» **Saved entries**

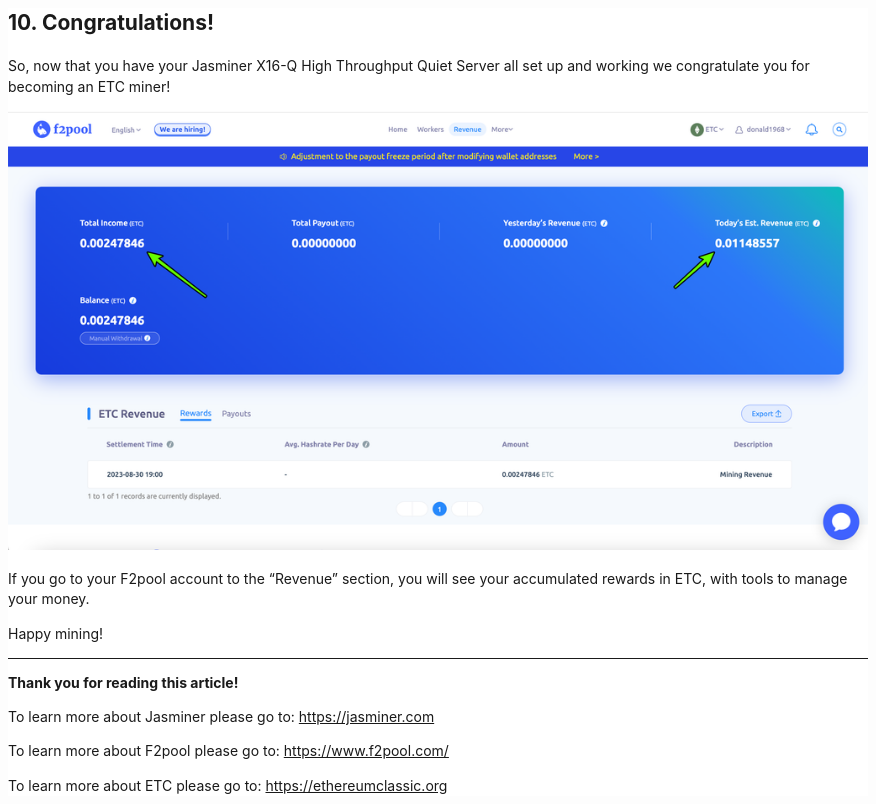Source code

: ## 10. Congratulations!

So, now that you have your Jasminer X16-Q High Throughput Quiet Server all set up and working we congratulate you for becoming an ETC miner!

![](./10.png)

If you go to your F2pool account to the “Revenue” section, you will see your accumulated rewards in ETC, with tools to manage your money.

Happy mining!

---

**Thank you for reading this article!**

To learn more about Jasminer please go to: https://jasminer.com

To learn more about F2pool please go to: https://www.f2pool.com/

To learn more about ETC please go to: https://ethereumclassic.org
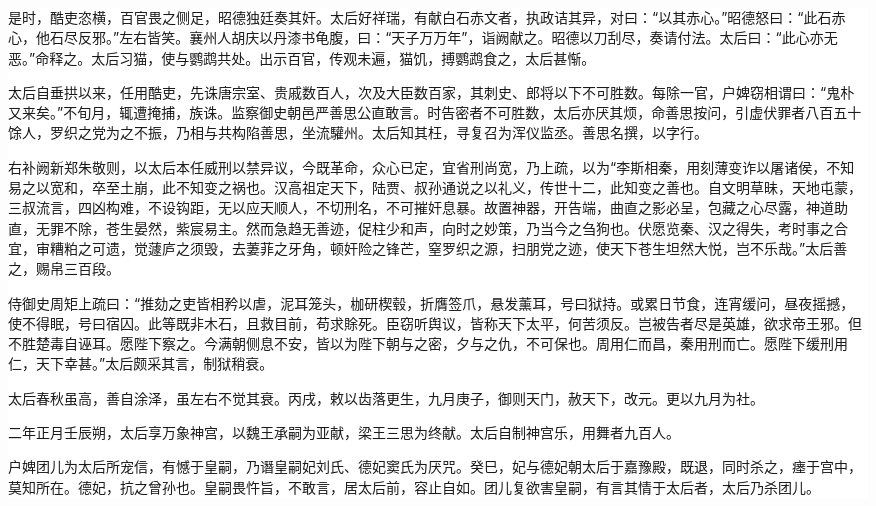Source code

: 是时，酷吏恣横，百官畏之侧足，昭德独廷奏其奸。太后好祥瑞，有献白石赤文者，执政诘其异，对曰：“以其赤心。”昭德怒曰：“此石赤心，他石尽反邪。”左右皆笑。襄州人胡庆以丹漆书龟腹，曰：“天子万万年”，诣阙献之。昭德以刀刮尽，奏请付法。太后曰：“此心亦无恶。”命释之。太后习猫，使与鹦鹉共处。出示百官，传观未遍，猫饥，搏鹦鹉食之，太后甚惭。

太后自垂拱以来，任用酷吏，先诛唐宗室、贵戚数百人，次及大臣数百家，其刺史、郎将以下不可胜数。每除一官，户婢窃相谓曰：“鬼朴又来矣。”不旬月，辄遭掩捕，族诛。监察御史朝邑严善思公直敢言。时告密者不可胜数，太后亦厌其烦，命善思按问，引虚伏罪者八百五十馀人，罗织之党为之不振，乃相与共构陷善思，坐流驩州。太后知其枉，寻复召为浑仪监丞。善思名撰，以字行。

右补阙新郑朱敬则，以太后本任威刑以禁异议，今既革命，众心已定，宜省刑尚宽，乃上疏，以为“李斯相秦，用刻薄变诈以屠诸侯，不知易之以宽和，卒至土崩，此不知变之祸也。汉高祖定天下，陆贾、叔孙通说之以礼义，传世十二，此知变之善也。自文明草昧，天地屯蒙，三叔流言，四凶构难，不设钩距，无以应天顺人，不切刑名，不可摧奸息暴。故置神器，开告端，曲直之影必呈，包藏之心尽露，神道助直，无罪不除，苍生晏然，紫宸易主。然而急趋无善迹，促柱少和声，向时之妙策，乃当今之刍狗也。伏愿览秦、汉之得失，考时事之合宜，审糟粕之可遗，觉蘧庐之须毁，去萋菲之牙角，顿奸险之锋芒，窒罗织之源，扫朋党之迹，使天下苍生坦然大悦，岂不乐哉。”太后善之，赐帛三百段。

侍御史周矩上疏曰：“推劾之吏皆相矜以虐，泥耳笼头，枷研楔毂，折膺签爪，悬发薰耳，号曰狱持。或累日节食，连宵缓问，昼夜摇撼，使不得眠，号曰宿囚。此等既非木石，且救目前，苟求賖死。臣窃听舆议，皆称天下太平，何苦须反。岂被告者尽是英雄，欲求帝王邪。但不胜楚毒自诬耳。愿陛下察之。今满朝侧息不安，皆以为陛下朝与之密，夕与之仇，不可保也。周用仁而昌，秦用刑而亡。愿陛下缓刑用仁，天下幸甚。”太后颇采其言，制狱稍衰。

太后春秋虽高，善自涂泽，虽左右不觉其衰。丙戌，敕以齿落更生，九月庚子，御则天门，赦天下，改元。更以九月为社。

二年正月壬辰朔，太后享万象神宫，以魏王承嗣为亚献，梁王三思为终献。太后自制神宫乐，用舞者九百人。

户婢团儿为太后所宠信，有憾于皇嗣，乃谮皇嗣妃刘氏、德妃窦氏为厌咒。癸巳，妃与德妃朝太后于嘉豫殿，既退，同时杀之，瘗于宫中，莫知所在。德妃，抗之曾孙也。皇嗣畏忤旨，不敢言，居太后前，容止自如。团儿复欲害皇嗣，有言其情于太后者，太后乃杀团儿。

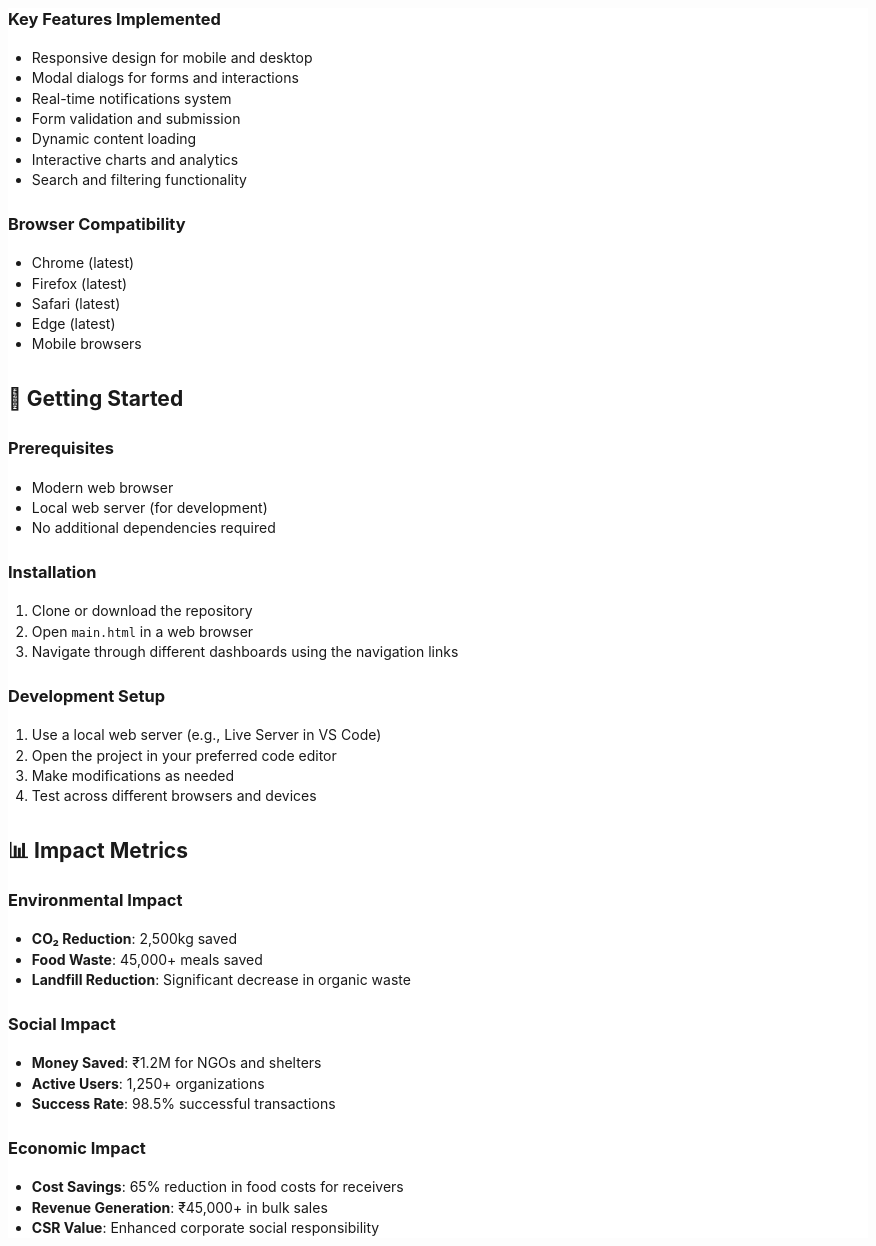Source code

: ### Key Features Implemented
- Responsive design for mobile and desktop
- Modal dialogs for forms and interactions
- Real-time notifications system
- Form validation and submission
- Dynamic content loading
- Interactive charts and analytics
- Search and filtering functionality

### Browser Compatibility
- Chrome (latest)
- Firefox (latest)
- Safari (latest)
- Edge (latest)
- Mobile browsers

## 🚀 Getting Started

### Prerequisites
- Modern web browser
- Local web server (for development)
- No additional dependencies required

### Installation
1. Clone or download the repository
2. Open `main.html` in a web browser
3. Navigate through different dashboards using the navigation links

### Development Setup
1. Use a local web server (e.g., Live Server in VS Code)
2. Open the project in your preferred code editor
3. Make modifications as needed
4. Test across different browsers and devices

## 📊 Impact Metrics

### Environmental Impact
- **CO₂ Reduction**: 2,500kg saved
- **Food Waste**: 45,000+ meals saved
- **Landfill Reduction**: Significant decrease in organic waste

### Social Impact
- **Money Saved**: ₹1.2M for NGOs and shelters
- **Active Users**: 1,250+ organizations
- **Success Rate**: 98.5% successful transactions

### Economic Impact
- **Cost Savings**: 65% reduction in food costs for receivers
- **Revenue Generation**: ₹45,000+ in bulk sales
- **CSR Value**: Enhanced corporate social responsibility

» **EXERCISE DETAILS**
Print exactly the lines above that run from the one with "## 10. Congratulations!" down to the one with "太后自垂拱以来，任用酷吏，先", and omit the pictures.

» **EXPECTED ANSWER**
: ## 10. Congratulations!

So, now that you have your Jasminer X16-Q High Throughput Quiet Server all set up and working we congratulate you for becoming an ETC miner!

![](./10.png)

If you go to your F2pool account to the “Revenue” section, you will see your accumulated rewards in ETC, with tools to manage your money.

Happy mining!

---

**Thank you for reading this article!**

To learn more about Jasminer please go to: https://jasminer.com

To learn more about F2pool please go to: https://www.f2pool.com/

To learn more about ETC please go to: https://ethereumclassic.org
Source code

: 是时，酷吏恣横，百官畏之侧足，昭德独廷奏其奸。太后好祥瑞，有献白石赤文者，执政诘其异，对曰：“以其赤心。”昭德怒曰：“此石赤心，他石尽反邪。”左右皆笑。襄州人胡庆以丹漆书龟腹，曰：“天子万万年”，诣阙献之。昭德以刀刮尽，奏请付法。太后曰：“此心亦无恶。”命释之。太后习猫，使与鹦鹉共处。出示百官，传观未遍，猫饥，搏鹦鹉食之，太后甚惭。

太后自垂拱以来，任用酷吏，先诛唐宗室、贵戚数百人，次及大臣数百家，其刺史、郎将以下不可胜数。每除一官，户婢窃相谓曰：“鬼朴又来矣。”不旬月，辄遭掩捕，族诛。监察御史朝邑严善思公直敢言。时告密者不可胜数，太后亦厌其烦，命善思按问，引虚伏罪者八百五十馀人，罗织之党为之不振，乃相与共构陷善思，坐流驩州。太后知其枉，寻复召为浑仪监丞。善思名撰，以字行。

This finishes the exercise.